Dataset entries
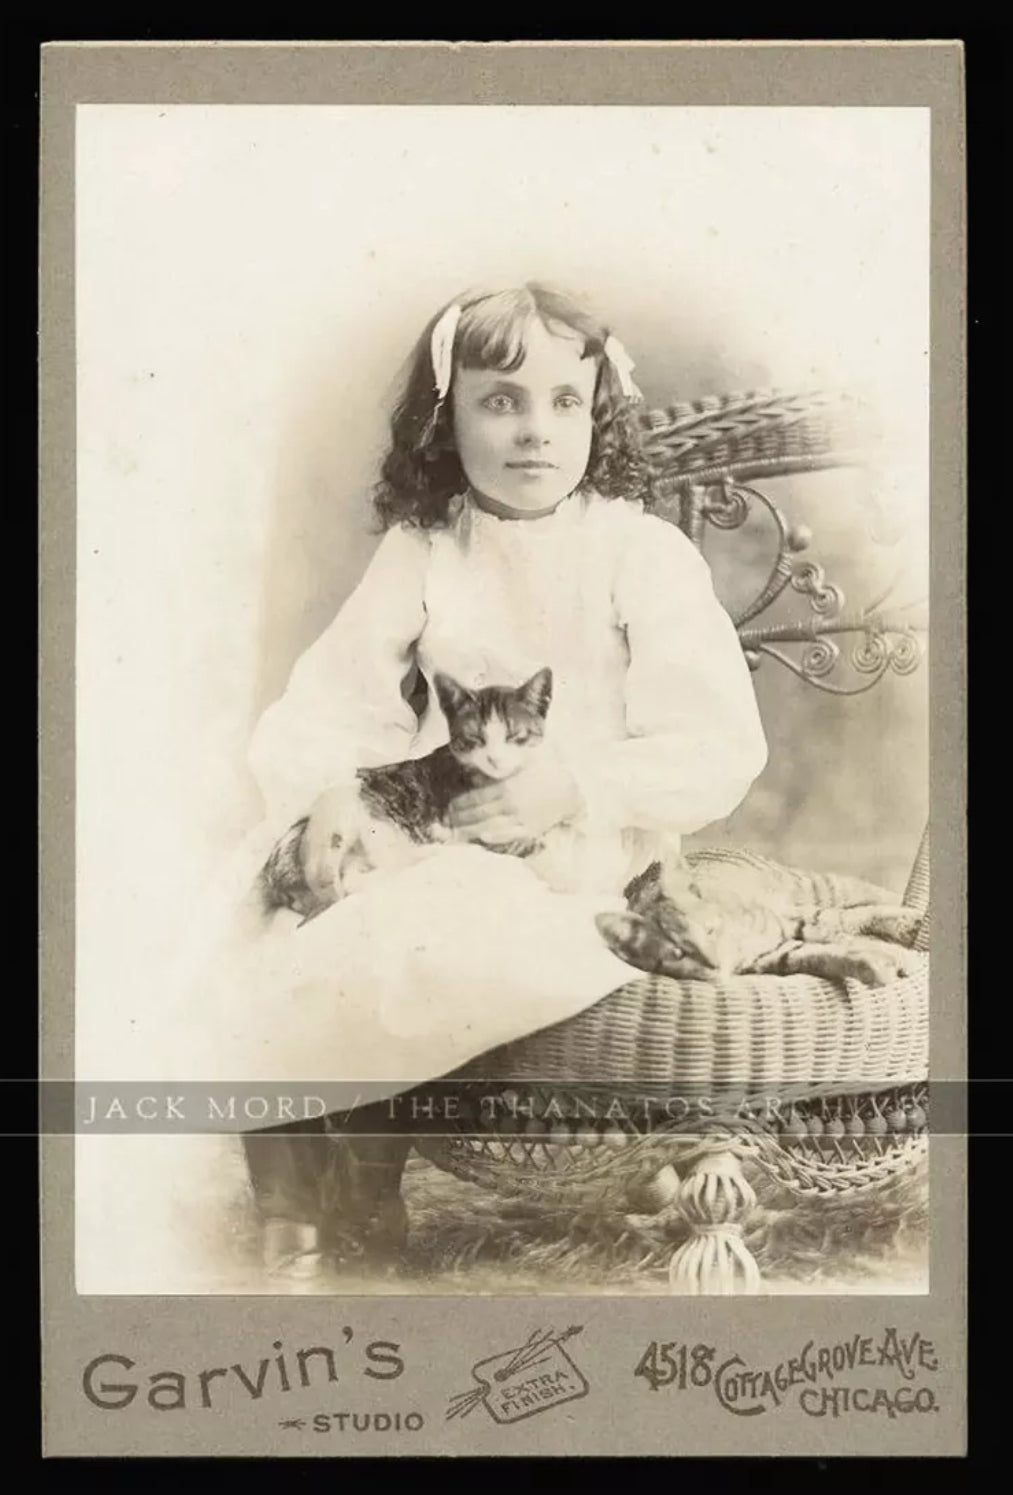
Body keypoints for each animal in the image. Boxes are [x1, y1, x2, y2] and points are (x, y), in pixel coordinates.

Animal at [258, 666, 552, 920]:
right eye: (475, 739)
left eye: (515, 737)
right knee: (365, 875)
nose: (495, 759)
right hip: (356, 816)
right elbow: (531, 843)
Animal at [594, 849, 926, 986]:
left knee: (862, 904)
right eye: (678, 953)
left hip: (816, 888)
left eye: (710, 929)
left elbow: (841, 932)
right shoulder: (780, 954)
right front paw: (872, 966)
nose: (713, 963)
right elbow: (828, 955)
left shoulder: (793, 921)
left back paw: (910, 920)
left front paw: (899, 954)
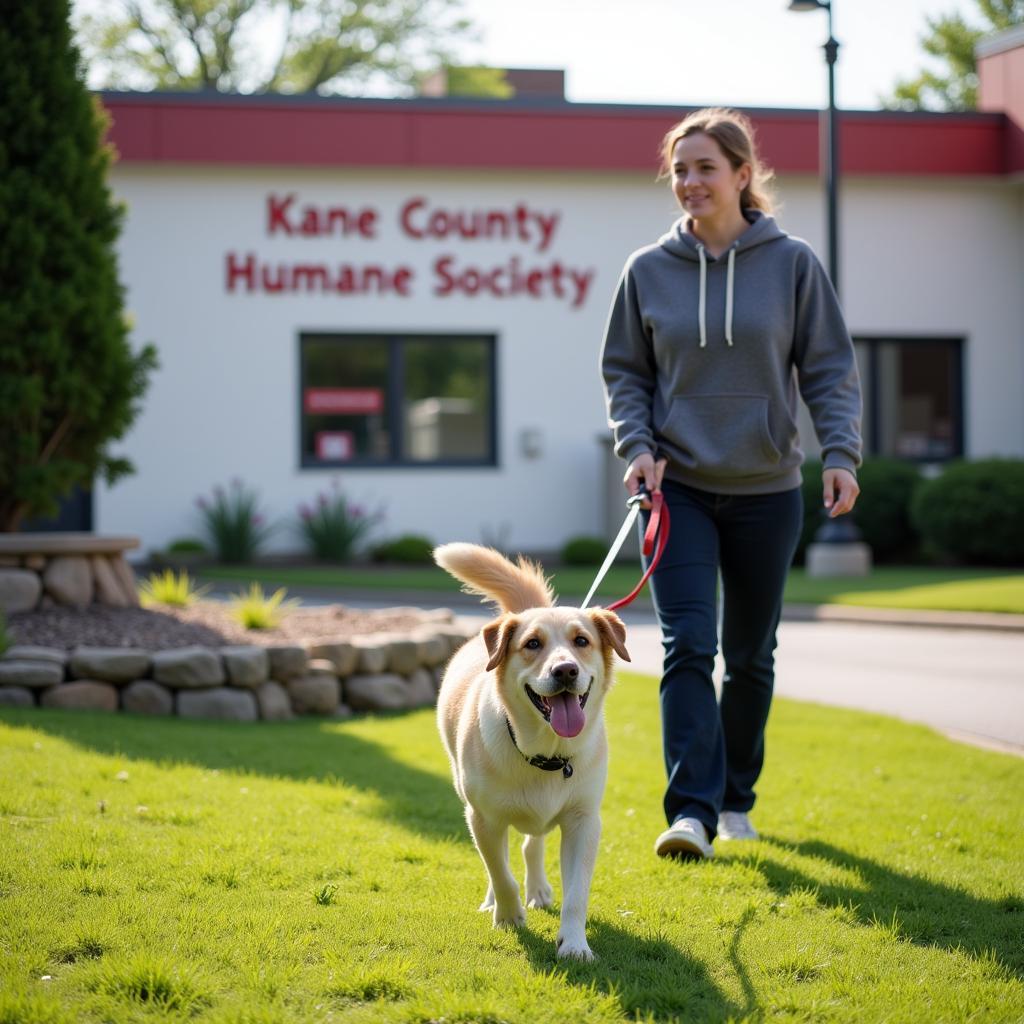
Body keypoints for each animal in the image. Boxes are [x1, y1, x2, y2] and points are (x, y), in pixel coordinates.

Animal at [430, 544, 626, 958]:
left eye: (581, 641)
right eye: (532, 644)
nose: (565, 670)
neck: (547, 755)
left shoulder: (584, 821)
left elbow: (577, 893)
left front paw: (574, 943)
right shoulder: (483, 818)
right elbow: (499, 871)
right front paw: (508, 916)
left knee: (531, 845)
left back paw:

YOUR ASSIGNMENT:
Take the line that contains "left eye: (581, 641)" and each line after it through the end of the records, and repeat them all exactly. Nothing else.

OUTPUT FOR THIS EXERCISE:
left eye: (581, 641)
right eye: (532, 644)
nose: (565, 670)
neck: (547, 755)
left shoulder: (584, 821)
left elbow: (577, 893)
left front paw: (574, 943)
right shoulder: (483, 818)
right elbow: (499, 871)
right front paw: (508, 916)
left knee: (531, 845)
left back paw:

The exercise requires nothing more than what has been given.